When an adult alleges abuse, the police handle it. If the victim is under 18, Children and Youth Services jumps in. And what's important about the new cases, according to the Patriot-News, is that they could make people wonder—more than they already do, of course—why it took so long to arrest Sandusky. More:
When a 15-year-old Clinton County boy first alleged crimes against the former football legend and charity founder, police opted to open a grand jury investigation instead of making an immediate arrest.
It was a surprise move to the family of the boy, now known as Victim One.
And, it became a point of wonder for others in law enforcement when The Patriot-News first reported earlier this month that, for the first 15 months of the investigation against Sandusky, there was only one state trooper assigned to the case.
It wasn't until the fall of 2010 that agents from the state Attorney General's office got involved, and then when then-Attorney General Tom Corbett was elected Governor and took office in January 2011, he appointed state police commissioner Frank Noonan, who increased the number of investigators to eight.

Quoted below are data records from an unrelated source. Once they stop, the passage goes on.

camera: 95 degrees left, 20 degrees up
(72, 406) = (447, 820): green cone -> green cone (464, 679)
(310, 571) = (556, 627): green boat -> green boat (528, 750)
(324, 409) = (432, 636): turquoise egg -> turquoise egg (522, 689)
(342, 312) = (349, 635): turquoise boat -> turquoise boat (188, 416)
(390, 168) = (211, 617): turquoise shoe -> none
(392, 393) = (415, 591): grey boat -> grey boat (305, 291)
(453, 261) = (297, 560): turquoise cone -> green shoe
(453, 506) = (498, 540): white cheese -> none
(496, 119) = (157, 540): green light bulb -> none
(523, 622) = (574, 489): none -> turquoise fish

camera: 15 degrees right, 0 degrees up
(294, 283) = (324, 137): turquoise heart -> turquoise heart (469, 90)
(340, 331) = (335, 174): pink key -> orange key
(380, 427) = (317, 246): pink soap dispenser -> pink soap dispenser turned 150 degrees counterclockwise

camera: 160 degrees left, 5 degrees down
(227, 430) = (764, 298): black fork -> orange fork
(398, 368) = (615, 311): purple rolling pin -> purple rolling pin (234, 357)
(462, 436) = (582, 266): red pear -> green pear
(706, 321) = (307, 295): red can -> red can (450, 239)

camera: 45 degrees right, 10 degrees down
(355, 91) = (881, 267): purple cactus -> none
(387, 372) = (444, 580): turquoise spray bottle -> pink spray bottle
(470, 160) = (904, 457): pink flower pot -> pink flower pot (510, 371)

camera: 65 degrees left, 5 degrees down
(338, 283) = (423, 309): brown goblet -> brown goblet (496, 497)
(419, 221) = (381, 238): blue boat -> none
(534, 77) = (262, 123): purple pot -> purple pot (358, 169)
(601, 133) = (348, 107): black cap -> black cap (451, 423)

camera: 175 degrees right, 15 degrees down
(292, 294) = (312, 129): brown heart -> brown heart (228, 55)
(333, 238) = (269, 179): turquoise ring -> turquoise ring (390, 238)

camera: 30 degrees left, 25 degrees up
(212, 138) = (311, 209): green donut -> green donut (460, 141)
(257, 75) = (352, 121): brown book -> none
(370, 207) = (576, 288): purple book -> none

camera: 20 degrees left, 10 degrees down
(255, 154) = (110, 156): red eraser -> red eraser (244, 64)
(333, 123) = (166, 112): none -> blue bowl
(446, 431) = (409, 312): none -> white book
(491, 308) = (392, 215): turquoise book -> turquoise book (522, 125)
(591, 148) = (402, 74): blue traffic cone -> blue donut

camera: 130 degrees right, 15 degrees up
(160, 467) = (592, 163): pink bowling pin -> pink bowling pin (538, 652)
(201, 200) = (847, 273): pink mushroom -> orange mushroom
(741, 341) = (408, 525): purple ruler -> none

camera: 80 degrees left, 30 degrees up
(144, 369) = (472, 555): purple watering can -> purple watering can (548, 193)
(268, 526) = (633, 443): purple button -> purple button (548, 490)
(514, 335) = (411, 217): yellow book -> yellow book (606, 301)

That was when things really started to take off. It wasn't until January 2011 that Joe Paterno, fomer athletic director Tim Curley and vice president Gary Schultz testified. It wasn't until April that officials from The Second Mile testified.
None of the other seven cases of alleged abuse, outlined in the grand jury presentment, were known until more investigators joined the team.
We're faced with a chicken-and-egg dilemma here. The numerous anonymous sources who appear to have been pimped out by Corbett to Jo Becker and The New York Times contend that Corbett's investigation took so long because it took investigators so many months to crack the case. The breaks came from message board chatter and the discovery of a voluminous Penn State University Police report on Sandusky from 1998, the year a county district attorney investigated Sandusky for alleged sexual misconduct.